== Segment start ==

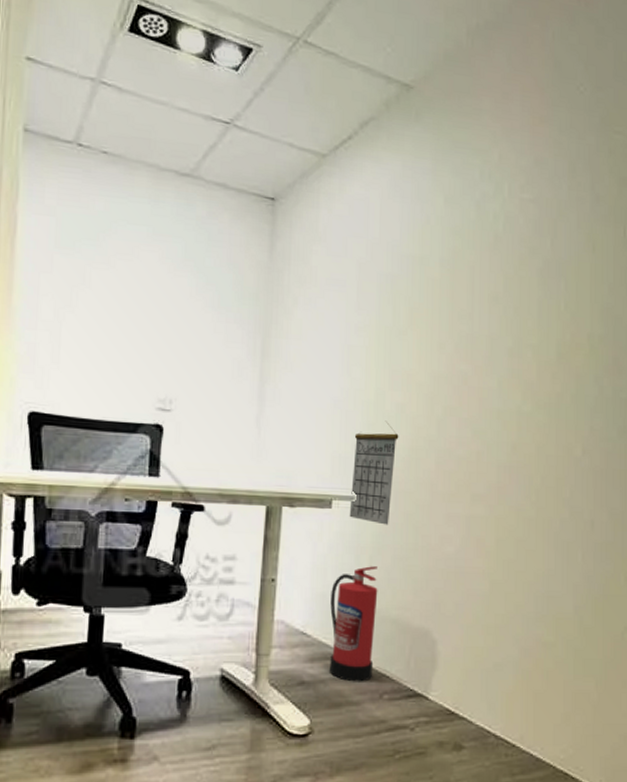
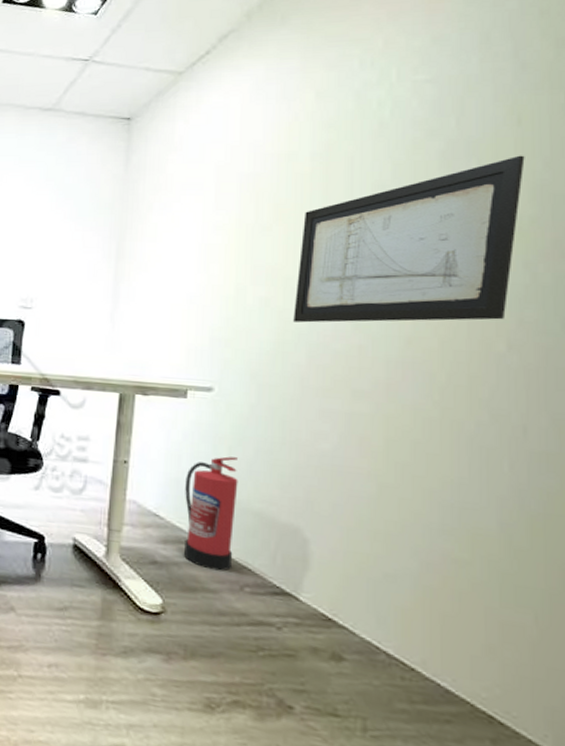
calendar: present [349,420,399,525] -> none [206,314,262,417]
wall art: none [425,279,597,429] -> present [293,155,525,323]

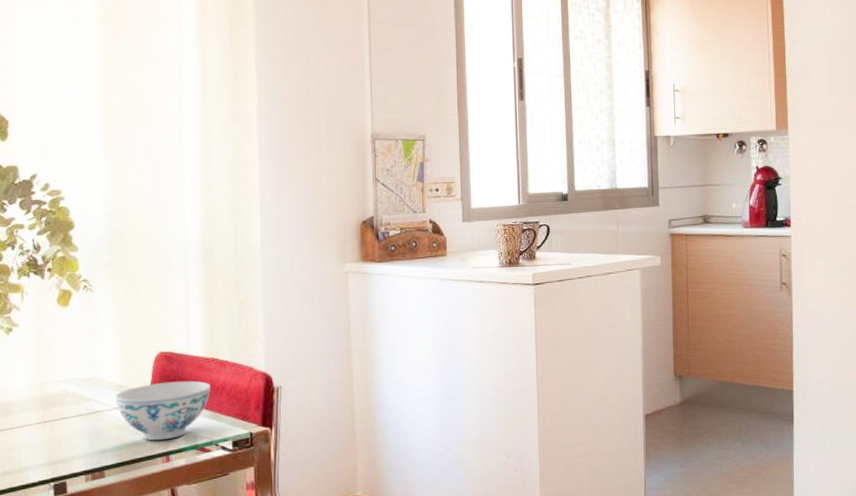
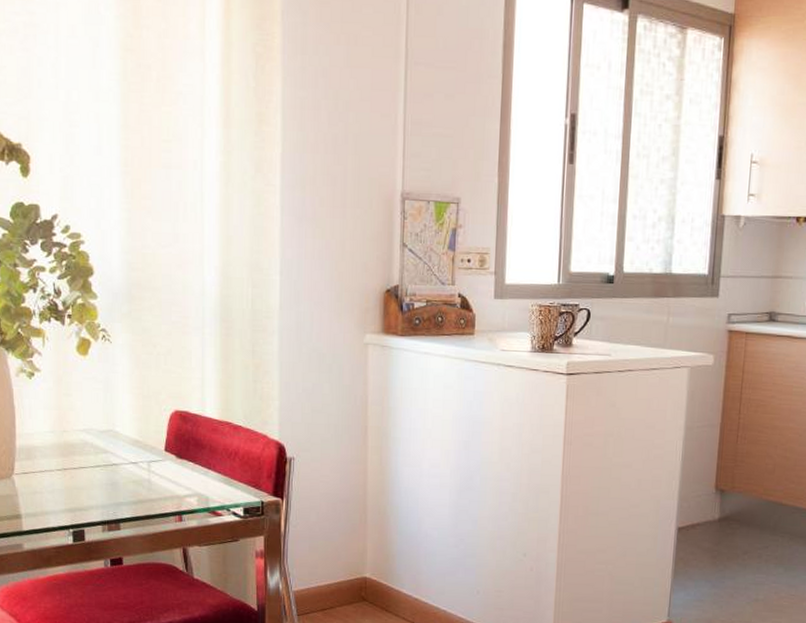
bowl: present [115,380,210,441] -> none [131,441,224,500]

== Segment end ==
== Segment start ==

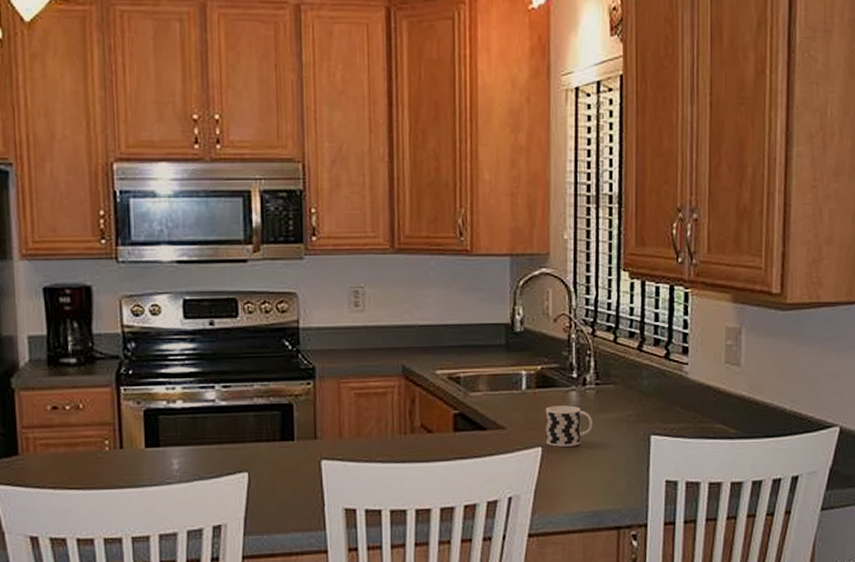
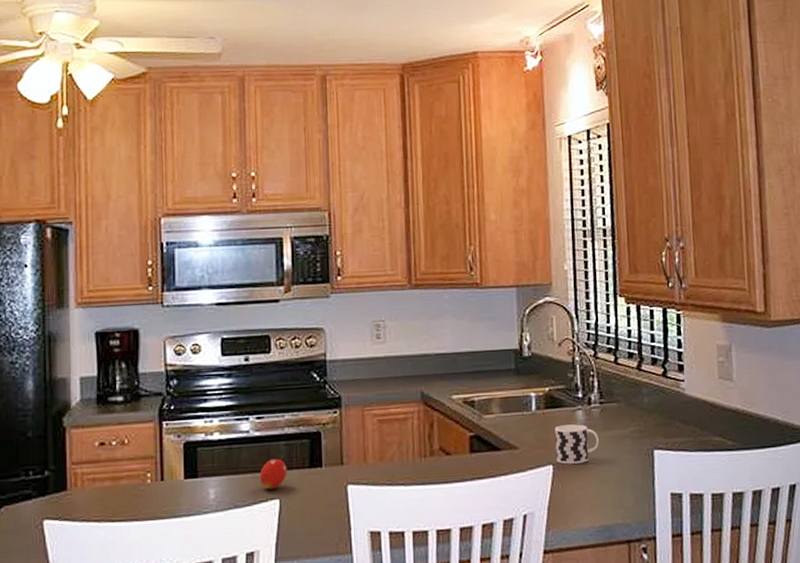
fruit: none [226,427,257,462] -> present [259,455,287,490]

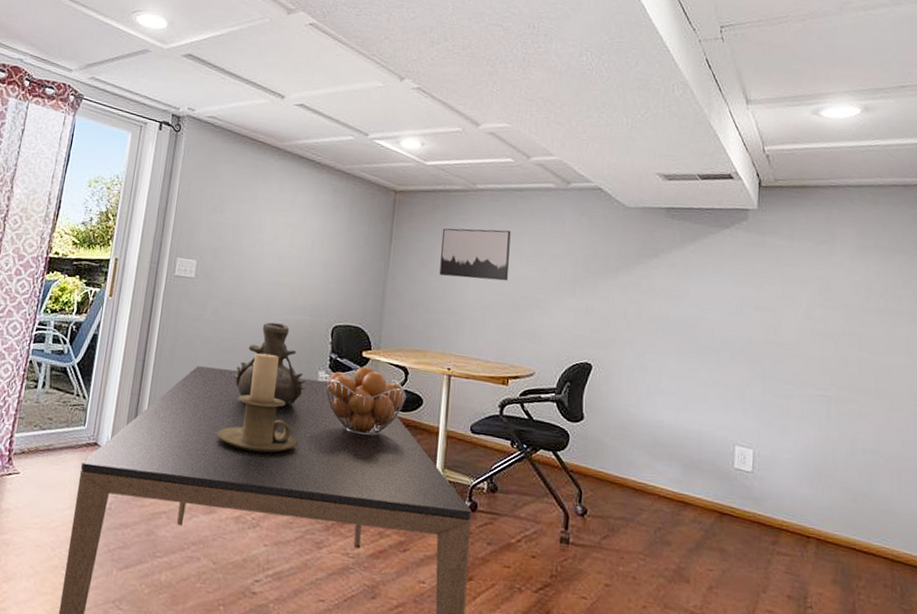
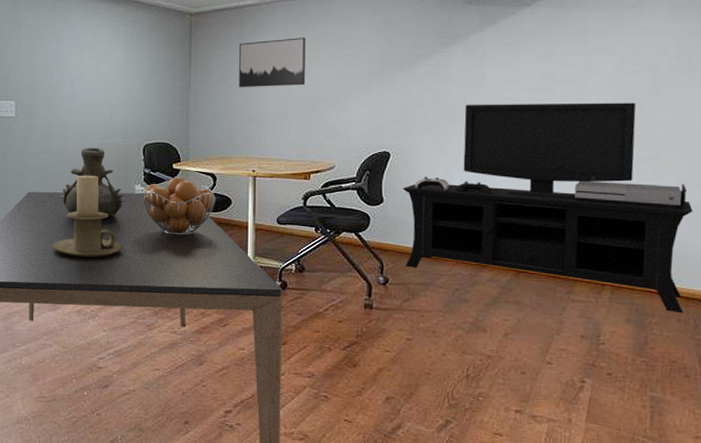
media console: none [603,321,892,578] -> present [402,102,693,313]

== Segment end ==

Within these entries, output exactly the lines starting at the one with "calendar: present [349,420,399,525]" and finishing at the one with "bowl: present [115,380,210,441]". Leave pictures out of the output.

calendar: present [349,420,399,525] -> none [206,314,262,417]
wall art: none [425,279,597,429] -> present [293,155,525,323]

bowl: present [115,380,210,441] -> none [131,441,224,500]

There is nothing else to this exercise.